__DIRECTIONS__
Set down exactly the entries below, beginning at their first line and ending at the line with "специальный раздел, где".

═══ DATA

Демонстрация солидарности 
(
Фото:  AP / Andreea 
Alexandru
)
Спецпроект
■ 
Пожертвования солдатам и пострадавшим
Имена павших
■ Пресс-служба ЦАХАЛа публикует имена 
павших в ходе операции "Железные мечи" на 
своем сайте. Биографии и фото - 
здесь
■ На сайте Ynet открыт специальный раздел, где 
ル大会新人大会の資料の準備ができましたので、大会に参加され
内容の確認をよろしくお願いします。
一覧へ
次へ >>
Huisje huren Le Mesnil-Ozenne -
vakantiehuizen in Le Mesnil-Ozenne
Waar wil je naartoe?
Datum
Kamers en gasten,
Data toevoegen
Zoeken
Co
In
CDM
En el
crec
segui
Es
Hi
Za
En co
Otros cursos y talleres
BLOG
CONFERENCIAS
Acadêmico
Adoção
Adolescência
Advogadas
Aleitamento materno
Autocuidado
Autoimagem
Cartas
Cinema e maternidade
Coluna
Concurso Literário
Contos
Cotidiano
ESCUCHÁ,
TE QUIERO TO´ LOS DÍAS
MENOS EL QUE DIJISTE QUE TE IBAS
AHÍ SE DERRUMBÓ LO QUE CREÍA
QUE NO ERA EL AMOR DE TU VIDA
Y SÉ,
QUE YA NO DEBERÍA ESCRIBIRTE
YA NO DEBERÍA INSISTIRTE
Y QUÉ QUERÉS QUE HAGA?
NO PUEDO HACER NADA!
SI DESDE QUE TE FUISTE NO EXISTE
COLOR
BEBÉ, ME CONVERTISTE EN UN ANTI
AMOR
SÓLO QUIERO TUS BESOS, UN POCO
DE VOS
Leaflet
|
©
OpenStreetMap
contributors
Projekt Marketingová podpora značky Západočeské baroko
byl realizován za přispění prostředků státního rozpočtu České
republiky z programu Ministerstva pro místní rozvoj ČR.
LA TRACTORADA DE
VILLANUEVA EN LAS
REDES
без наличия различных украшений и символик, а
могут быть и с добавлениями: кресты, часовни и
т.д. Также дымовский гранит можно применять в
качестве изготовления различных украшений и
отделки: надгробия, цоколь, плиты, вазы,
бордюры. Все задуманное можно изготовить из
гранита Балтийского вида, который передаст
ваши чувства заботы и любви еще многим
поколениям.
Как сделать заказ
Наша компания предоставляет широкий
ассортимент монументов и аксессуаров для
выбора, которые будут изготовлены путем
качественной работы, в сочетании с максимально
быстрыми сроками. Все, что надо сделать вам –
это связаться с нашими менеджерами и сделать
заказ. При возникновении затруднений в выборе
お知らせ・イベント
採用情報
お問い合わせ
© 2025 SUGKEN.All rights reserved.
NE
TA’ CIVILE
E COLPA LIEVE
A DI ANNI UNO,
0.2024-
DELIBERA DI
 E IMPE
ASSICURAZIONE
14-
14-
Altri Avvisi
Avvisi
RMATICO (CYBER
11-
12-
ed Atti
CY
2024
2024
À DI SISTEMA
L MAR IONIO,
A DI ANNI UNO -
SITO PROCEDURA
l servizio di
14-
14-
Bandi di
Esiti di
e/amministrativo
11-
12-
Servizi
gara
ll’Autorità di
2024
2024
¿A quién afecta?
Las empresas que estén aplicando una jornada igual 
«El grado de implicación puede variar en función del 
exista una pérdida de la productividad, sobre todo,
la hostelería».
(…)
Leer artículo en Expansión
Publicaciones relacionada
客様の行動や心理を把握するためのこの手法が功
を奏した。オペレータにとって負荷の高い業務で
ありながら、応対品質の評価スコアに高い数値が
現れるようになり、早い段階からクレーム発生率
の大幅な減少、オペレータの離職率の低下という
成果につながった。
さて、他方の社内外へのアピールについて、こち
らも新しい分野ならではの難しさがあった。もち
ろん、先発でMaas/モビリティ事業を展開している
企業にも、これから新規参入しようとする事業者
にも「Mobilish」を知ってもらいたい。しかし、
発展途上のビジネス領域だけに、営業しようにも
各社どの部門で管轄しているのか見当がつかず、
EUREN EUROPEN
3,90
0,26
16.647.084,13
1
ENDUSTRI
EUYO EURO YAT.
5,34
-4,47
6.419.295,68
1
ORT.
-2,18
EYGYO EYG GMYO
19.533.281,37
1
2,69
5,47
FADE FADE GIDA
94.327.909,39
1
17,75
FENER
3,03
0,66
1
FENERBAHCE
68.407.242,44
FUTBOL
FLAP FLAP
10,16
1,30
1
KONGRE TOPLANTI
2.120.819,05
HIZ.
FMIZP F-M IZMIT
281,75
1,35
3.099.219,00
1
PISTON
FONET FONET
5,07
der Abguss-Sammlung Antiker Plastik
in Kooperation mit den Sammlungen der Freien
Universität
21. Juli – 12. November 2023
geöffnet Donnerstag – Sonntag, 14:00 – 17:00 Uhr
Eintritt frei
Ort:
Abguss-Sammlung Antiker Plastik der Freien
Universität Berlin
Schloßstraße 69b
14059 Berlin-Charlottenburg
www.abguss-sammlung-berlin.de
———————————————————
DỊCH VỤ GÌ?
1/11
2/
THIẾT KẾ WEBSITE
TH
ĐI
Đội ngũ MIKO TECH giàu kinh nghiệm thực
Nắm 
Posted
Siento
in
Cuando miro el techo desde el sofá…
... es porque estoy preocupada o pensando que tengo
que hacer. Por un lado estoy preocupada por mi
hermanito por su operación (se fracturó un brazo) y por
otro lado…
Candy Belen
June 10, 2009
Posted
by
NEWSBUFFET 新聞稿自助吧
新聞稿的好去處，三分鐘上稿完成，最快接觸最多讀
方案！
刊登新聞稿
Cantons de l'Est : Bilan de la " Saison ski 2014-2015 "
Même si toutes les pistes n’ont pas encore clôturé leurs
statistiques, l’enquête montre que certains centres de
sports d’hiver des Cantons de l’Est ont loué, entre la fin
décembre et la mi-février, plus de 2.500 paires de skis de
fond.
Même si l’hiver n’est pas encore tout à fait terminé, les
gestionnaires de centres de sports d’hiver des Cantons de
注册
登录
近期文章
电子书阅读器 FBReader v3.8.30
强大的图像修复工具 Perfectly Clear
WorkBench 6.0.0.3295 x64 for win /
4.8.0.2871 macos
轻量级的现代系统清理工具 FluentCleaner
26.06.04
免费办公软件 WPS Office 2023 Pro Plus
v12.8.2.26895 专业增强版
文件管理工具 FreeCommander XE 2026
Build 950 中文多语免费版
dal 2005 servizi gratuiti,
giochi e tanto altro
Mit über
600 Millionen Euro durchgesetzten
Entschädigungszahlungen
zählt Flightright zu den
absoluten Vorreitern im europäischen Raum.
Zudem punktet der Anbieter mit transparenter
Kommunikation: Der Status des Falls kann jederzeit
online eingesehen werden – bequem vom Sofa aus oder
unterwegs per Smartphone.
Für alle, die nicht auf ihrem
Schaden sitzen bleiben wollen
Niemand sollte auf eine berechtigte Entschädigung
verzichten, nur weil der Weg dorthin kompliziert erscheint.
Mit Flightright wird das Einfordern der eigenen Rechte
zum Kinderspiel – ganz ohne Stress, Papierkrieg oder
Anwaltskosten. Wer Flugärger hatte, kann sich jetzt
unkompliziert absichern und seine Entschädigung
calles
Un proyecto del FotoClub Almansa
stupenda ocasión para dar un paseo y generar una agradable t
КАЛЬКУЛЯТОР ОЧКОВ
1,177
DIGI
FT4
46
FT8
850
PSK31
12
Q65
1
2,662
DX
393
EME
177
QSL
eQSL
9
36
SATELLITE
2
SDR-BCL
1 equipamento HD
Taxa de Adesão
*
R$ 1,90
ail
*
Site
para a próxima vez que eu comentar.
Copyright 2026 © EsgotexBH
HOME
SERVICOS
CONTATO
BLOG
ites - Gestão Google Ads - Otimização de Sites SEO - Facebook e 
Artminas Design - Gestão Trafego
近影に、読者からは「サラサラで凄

══════

__ANSWER SECTION__
Демонстрация солидарности 
(
Фото:  AP / Andreea 
Alexandru
)
Спецпроект
■ 
Пожертвования солдатам и пострадавшим
Имена павших
■ Пресс-служба ЦАХАЛа публикует имена 
павших в ходе операции "Железные мечи" на 
своем сайте. Биографии и фото - 
здесь
■ На сайте Ynet открыт специальный раздел, где 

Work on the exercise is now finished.